Democrats are defending seats in several of those battlegrounds in 2022, including Arizona and Georgia, where Sens. Mark Kelly and Raphael Warnock, respectively, are on the ballot.
“The entire purpose of all the voter suppression bills … is to keep people who likely vote Democratic from being able to vote, so the upshot of that would be there are fewer Democrats who would be elected,” said Sen. Mazie Hirono (D-Hawaii).
“That is the whole point of what the Republicans are doing … so there is of course a potential that we will lose both the House and the Senate,” Hirono added.
Democrats won their first trifecta in a decade when they took back the Senate and White House earlier this year, paired with a House majority they won in 2018. But Republicans are feeling bullish about their chances of winning the House given Biden’s approval ratings.

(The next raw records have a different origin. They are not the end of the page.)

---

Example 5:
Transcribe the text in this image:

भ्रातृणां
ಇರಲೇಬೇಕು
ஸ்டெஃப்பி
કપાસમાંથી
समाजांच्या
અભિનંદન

The Senate battlegroup is tighter, given the current 50-50 split of the chamber. That means either party needs a net gain of just one seat to take control, putting the onus on the importance of each battleground race.
Democrats also worry not passing voting rights legislation or other major priorities could hurt them in 2022 if it depresses turnout from their base.
Republicans have dismissed Democratic fears that the new state laws will make it harder to vote. Senate Minority Leader Mitch McConnell (R-Ky.), speaking from the Senate floor, argued that Democrats were trying to “justify [a] top-down election takeover.”
“The Democratic leader is using fake hysteria, fake hysteria about 2021 state laws to justify a power grab he began floating actually back in 2019, and an election takeover that was first drafted in 2019,” McConnell said from the Senate floor.
Schumer fired back at McConnell during a press conference on Tuesday, saying that “our argument is what they’re doing now is going to make 2022 a very unfair election.”
“The policies they have put forward have one purpose, one purpose only: making it harder for younger, poorer, nonwhite and typically Democratic voters to access the ballot. To give Republicans a partisan advantage at the polls by making it harder for Democratic voters to vote,” Schumer added during a Senate floor speech.
Democrats view passing voting and election legislation as crucial to American democracy as Trump’s claim that there was widespread election fraud — a claim dismissed by election experts, the courts and his attorney general William Barr — has taken root with parts of the party.
They haven’t yet landed on a filibuster reform proposal as around-the-clock negotiations continue amongst the caucus. One option includes moving to a talking filibuster, where opponents could delay the bill for as long as they could hold the floor, but legislation would ultimately be able to pass with a simple majority. They are also mulling a carveout that would exempt voting rights legislation from needing 60 votes.
Democrats are also discussing smaller changes including shifting from needing 60 votes to break a filibuster to needing 41 votes to sustain it or getting rid of the 60-vote hurdle currently required for starting debate while keeping it in place for ending debate.
But Manchin and Sinema haven’t been moved. Manchin, asked about public pressure he’s getting from Schumer, noted that he understood where the Democratic leader was coming from and “this is a tough game.”
“Chuck has tried to be as fair as he could this whole year … We did some great things,” Manchin said. “Right now they’re coming down to crunch time and I understand … the position they’re in and what they’re doing, but I think I’ve been very clear where I am, you know, so I hope they respect that too.”